Gouzelis put his roots down in Paros. Instead of working in or opening an architectural office, he sold the house to a Swiss agent of classical music, and started building the next one and the next… In his first architectural steps he stayed close to the design principles of Dimitris Pikionis and Aris Konstantinidis but also of Kyriakos Krokos, a valuable interlocutor. “The important thing is to approach everything with respect”, he insists. “You try something that will keep up with the beauty of life, not for reasons of exploitation, but because you really like it, just as you would do with a sculpture. From the beginning of the 90s many architectural offices from Athens that drafted blueprint, in no time, started to open in Paros. Was it ever possible that something right would have come out of it? You have to know the land, its people, and its needs. There must be a balance, and you cannot just build on the mountains whatever comes to your mind. But the government has raised their hands high, because when the islands have no schools, no marinas, they are open to every con man that promises development. Even if you don’t think like that, at some point you will play the game. I am not an aristocrat, nor dogmatic –I also built two blocks – but the situation was out of control. The current economic crisis was a salvation from this point of view…”
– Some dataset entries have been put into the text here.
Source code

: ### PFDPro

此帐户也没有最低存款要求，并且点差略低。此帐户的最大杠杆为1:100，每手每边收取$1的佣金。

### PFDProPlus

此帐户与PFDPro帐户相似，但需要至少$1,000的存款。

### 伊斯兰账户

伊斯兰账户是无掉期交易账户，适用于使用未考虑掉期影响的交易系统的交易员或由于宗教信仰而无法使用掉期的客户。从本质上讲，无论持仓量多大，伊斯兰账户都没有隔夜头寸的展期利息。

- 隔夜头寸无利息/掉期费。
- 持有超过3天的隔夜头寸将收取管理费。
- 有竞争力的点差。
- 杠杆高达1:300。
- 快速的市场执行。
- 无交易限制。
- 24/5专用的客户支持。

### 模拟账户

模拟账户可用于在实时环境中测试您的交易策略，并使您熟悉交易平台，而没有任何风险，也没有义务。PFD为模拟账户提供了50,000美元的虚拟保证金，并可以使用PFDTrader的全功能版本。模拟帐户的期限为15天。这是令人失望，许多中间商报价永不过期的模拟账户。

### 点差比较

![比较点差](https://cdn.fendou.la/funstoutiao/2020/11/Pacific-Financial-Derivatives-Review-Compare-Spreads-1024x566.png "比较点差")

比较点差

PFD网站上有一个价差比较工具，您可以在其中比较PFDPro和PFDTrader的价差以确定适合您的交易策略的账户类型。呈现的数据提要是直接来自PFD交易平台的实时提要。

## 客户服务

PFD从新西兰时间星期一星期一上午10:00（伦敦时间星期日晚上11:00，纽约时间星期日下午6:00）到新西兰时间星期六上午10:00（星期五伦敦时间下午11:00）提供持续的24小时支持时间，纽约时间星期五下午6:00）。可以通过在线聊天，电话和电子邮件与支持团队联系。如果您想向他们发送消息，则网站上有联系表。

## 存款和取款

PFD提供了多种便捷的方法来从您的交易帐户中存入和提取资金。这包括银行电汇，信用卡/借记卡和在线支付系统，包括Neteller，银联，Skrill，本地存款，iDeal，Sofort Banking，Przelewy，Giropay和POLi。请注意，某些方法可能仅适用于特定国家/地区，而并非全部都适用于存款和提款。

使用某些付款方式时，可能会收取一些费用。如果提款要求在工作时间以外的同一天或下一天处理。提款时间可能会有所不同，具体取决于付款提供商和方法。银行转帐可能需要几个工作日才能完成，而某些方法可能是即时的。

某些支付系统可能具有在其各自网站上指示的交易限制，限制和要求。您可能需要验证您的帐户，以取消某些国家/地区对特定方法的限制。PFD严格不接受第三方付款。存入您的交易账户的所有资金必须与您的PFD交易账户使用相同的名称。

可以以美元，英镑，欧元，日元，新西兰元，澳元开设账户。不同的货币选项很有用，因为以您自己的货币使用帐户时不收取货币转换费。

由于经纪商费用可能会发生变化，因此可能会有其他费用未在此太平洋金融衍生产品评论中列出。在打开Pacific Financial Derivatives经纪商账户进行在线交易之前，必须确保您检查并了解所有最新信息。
How did this affect the quality of the people in the meantime? “It changed a lot, mainly because of the war against fishery, with totally false allegations, and the mass destruction of the boats that followed. Until ’85 there were over eighty fishing boats in Naoussa. In the 90s there were only fifty, and today they are not over four. This means that about half of the population of the town, who worked in the fishing industry, was brought down. “Destroy the boats”, said the Community Directive, and they did it! This has never happened anywhere else. Not in England, not in France, not in Italy, nowhere. And we, as a sea nation, did nothing to protect this important traditional art. If we hadn’t shot the documentary series “Aegean Forever” with Kolozis there would be no trace of this art left.

How does he understand tradition?Tradition is a force that gives direction. Tradition concerns the deeper being of things, in the way that they are conceived, perceived, and realized- in the ideology that they carry. In our days, we settle for listing, copying, broadcasting, as if we don’t realize the Essential, as if our insides were rotten. The fall of man lasts for years. We see around us more need for show than for love. Today creation and success are linked with money and projection on TV. So much has gone “off-course’.
We cannot even talk to one another, not to mention the cancer and the neuroses that rule the world. Nevertheless, as long as some people do what they do with their hearts, the game is not over. This is how I lived my life and how I wish to proceed. I would like to create more beautiful houses, to immerse deeper, to become a better person. In small places, like Paros, you perceive it more easily: only our acts count, they show our real relationship with the world. I am glad when young people ask for my company and even more when I feel that we can communicate!